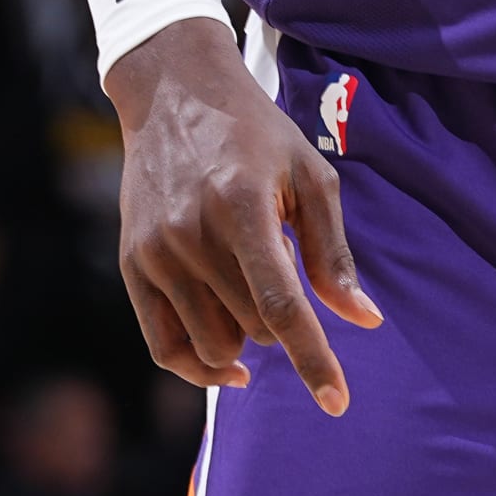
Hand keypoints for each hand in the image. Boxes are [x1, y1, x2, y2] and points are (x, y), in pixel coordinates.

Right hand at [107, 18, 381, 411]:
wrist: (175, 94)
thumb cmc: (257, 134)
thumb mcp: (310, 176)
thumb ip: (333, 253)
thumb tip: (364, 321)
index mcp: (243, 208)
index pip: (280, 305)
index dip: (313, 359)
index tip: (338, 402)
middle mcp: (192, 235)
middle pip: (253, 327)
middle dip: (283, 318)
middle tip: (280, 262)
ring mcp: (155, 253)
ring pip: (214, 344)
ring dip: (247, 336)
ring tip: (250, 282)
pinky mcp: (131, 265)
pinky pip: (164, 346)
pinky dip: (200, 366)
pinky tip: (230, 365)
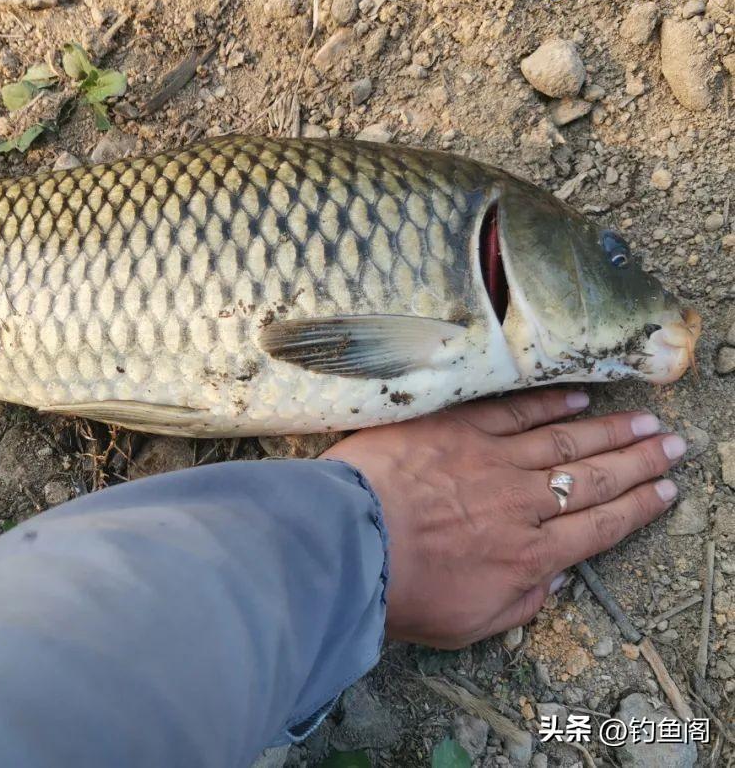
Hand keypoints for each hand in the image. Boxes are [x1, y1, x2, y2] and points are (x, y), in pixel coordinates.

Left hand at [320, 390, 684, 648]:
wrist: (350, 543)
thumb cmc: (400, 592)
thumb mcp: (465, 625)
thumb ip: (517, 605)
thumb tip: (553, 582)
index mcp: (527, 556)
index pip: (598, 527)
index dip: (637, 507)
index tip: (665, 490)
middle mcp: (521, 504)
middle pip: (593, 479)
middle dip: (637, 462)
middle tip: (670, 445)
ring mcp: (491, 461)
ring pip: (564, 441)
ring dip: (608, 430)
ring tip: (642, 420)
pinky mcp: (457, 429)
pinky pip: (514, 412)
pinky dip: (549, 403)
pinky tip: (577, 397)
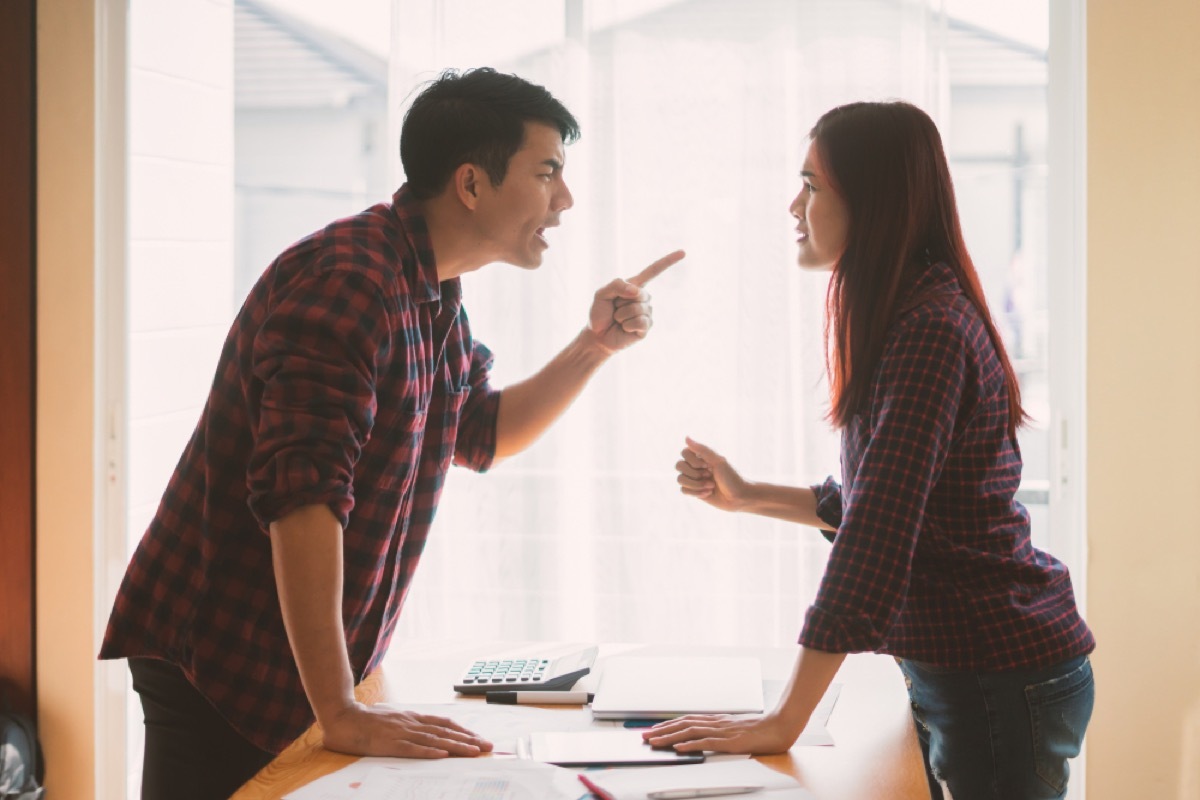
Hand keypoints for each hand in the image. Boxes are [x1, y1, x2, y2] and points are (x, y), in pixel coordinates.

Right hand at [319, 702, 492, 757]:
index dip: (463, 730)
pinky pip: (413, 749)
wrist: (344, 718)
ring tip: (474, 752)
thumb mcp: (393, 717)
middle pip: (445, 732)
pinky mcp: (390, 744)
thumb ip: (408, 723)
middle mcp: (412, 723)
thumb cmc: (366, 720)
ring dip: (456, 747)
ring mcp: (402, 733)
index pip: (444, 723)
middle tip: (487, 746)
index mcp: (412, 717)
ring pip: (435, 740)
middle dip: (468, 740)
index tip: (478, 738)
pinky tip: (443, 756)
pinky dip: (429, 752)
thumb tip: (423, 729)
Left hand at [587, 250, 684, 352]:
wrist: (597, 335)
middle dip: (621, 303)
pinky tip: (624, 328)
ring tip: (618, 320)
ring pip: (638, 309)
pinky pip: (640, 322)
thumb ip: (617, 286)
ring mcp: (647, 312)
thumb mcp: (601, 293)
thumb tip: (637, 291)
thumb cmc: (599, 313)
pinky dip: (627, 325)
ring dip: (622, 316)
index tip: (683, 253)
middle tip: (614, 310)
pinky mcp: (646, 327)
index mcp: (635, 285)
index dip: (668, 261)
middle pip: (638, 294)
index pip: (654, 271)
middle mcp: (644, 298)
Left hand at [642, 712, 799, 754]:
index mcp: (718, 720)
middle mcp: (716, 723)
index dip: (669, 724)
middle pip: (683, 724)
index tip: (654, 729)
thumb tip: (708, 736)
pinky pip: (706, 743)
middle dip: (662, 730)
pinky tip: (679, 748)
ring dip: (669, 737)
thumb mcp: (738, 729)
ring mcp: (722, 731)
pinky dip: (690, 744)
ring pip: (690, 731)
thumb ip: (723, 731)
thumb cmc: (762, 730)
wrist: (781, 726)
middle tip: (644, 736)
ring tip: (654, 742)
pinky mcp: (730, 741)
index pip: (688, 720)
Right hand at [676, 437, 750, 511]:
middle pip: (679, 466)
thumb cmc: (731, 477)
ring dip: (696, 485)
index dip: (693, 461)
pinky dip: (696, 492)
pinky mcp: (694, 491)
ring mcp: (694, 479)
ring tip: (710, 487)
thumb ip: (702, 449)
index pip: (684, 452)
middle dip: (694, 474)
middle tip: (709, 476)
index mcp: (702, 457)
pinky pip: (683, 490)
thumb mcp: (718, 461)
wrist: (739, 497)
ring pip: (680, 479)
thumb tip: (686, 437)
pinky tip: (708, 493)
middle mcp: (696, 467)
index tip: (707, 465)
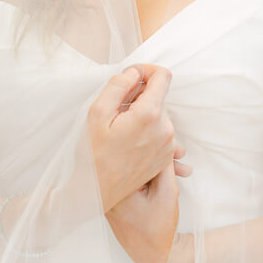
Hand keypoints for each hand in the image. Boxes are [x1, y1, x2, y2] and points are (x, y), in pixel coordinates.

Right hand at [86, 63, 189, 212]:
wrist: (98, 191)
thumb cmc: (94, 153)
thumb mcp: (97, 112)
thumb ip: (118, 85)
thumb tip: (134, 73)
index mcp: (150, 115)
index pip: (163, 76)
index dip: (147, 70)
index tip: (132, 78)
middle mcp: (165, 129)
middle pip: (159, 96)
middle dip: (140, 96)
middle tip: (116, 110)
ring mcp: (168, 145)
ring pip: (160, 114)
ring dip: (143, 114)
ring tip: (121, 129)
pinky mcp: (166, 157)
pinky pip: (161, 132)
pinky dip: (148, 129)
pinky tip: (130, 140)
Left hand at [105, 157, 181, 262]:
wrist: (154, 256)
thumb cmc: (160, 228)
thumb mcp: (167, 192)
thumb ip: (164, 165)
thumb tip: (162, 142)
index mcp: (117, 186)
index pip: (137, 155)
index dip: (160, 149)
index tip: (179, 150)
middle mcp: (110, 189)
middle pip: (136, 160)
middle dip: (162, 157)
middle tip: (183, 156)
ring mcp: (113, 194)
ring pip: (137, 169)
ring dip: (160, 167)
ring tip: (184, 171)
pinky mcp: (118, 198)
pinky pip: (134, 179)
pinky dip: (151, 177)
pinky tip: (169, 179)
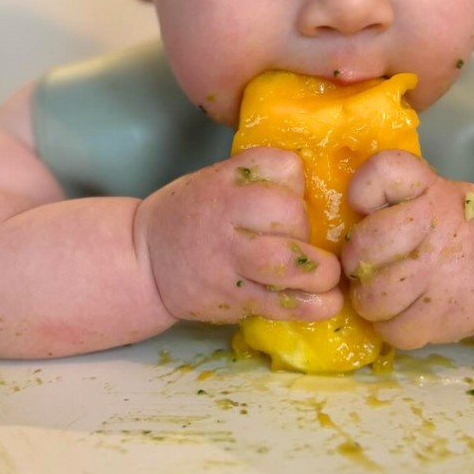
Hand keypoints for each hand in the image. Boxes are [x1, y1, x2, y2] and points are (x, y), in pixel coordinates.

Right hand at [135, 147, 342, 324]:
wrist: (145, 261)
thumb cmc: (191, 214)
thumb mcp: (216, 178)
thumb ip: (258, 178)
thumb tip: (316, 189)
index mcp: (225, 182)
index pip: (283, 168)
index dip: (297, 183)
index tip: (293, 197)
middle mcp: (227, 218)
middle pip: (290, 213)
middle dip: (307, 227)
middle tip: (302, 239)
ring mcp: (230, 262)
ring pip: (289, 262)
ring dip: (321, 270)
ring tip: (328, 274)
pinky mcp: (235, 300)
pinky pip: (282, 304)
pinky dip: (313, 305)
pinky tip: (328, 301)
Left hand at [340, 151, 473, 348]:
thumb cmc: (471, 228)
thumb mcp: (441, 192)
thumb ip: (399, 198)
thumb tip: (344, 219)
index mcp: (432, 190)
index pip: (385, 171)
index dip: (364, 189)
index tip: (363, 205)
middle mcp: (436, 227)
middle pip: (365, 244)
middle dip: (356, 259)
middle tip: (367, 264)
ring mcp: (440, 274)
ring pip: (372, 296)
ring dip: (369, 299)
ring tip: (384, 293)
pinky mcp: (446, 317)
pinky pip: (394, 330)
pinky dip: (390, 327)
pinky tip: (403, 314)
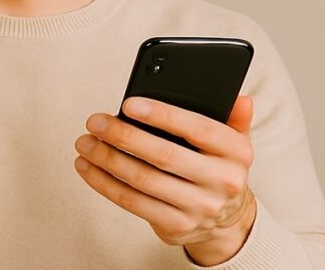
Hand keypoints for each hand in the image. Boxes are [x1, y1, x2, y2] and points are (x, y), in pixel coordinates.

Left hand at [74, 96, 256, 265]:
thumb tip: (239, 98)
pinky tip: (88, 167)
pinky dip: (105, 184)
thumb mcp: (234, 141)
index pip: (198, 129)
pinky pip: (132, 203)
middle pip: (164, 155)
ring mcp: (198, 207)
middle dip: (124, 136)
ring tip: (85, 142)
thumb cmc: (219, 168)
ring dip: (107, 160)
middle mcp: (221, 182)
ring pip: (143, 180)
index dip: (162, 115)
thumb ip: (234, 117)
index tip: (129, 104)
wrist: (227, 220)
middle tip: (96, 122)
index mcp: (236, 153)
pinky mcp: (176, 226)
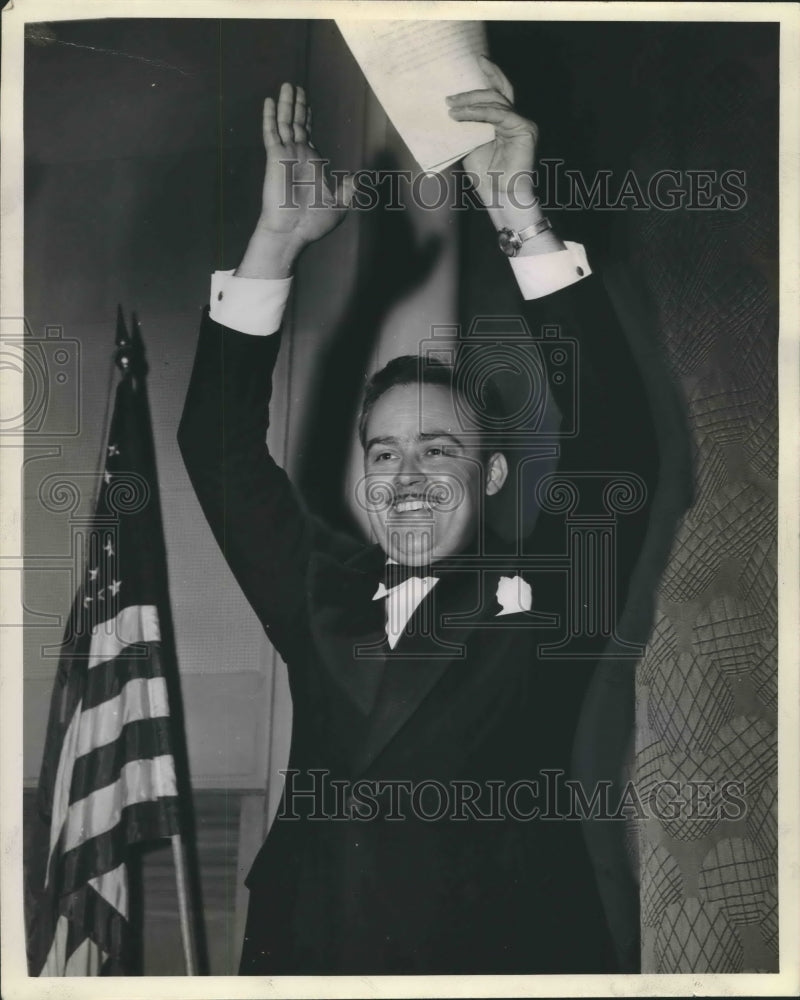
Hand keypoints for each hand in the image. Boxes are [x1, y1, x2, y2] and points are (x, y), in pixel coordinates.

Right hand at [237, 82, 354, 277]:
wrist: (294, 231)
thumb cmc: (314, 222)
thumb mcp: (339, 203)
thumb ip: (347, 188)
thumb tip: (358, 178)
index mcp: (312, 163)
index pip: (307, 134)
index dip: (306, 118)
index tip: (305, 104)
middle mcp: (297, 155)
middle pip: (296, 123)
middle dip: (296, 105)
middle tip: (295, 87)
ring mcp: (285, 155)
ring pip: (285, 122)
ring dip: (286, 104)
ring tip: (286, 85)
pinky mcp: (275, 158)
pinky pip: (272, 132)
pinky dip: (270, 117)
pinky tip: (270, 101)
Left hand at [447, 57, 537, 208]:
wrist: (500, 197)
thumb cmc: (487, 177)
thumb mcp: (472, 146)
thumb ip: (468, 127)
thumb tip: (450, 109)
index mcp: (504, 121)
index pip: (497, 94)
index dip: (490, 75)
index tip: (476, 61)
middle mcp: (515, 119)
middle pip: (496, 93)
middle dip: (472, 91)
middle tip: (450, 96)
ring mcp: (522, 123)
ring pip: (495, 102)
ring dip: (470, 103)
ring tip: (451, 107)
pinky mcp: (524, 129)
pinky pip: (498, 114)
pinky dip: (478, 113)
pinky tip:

****************

▶ EXERCISE REQUIREMENTS
Pictures do not belong in the answer. Return the lines above starting at the one with "ring tip: (642, 420)" and ending at the one with "pinky pip: (413, 749)", both kept, exactly.

▶ ANSWER SECTION
ring tip: (642, 420)
pinky mcp: (457, 429)
pinky pip: (514, 412)
pinky dip: (549, 403)
pinky tip: (577, 397)
Hand keypoints for each hand in the image. Boxes are [x1, y1, x2, y2] and points are (x, y), in pixel coordinates.

Right hand at [319, 702, 492, 757]:
index dip: (463, 730)
pinky pip: (413, 749)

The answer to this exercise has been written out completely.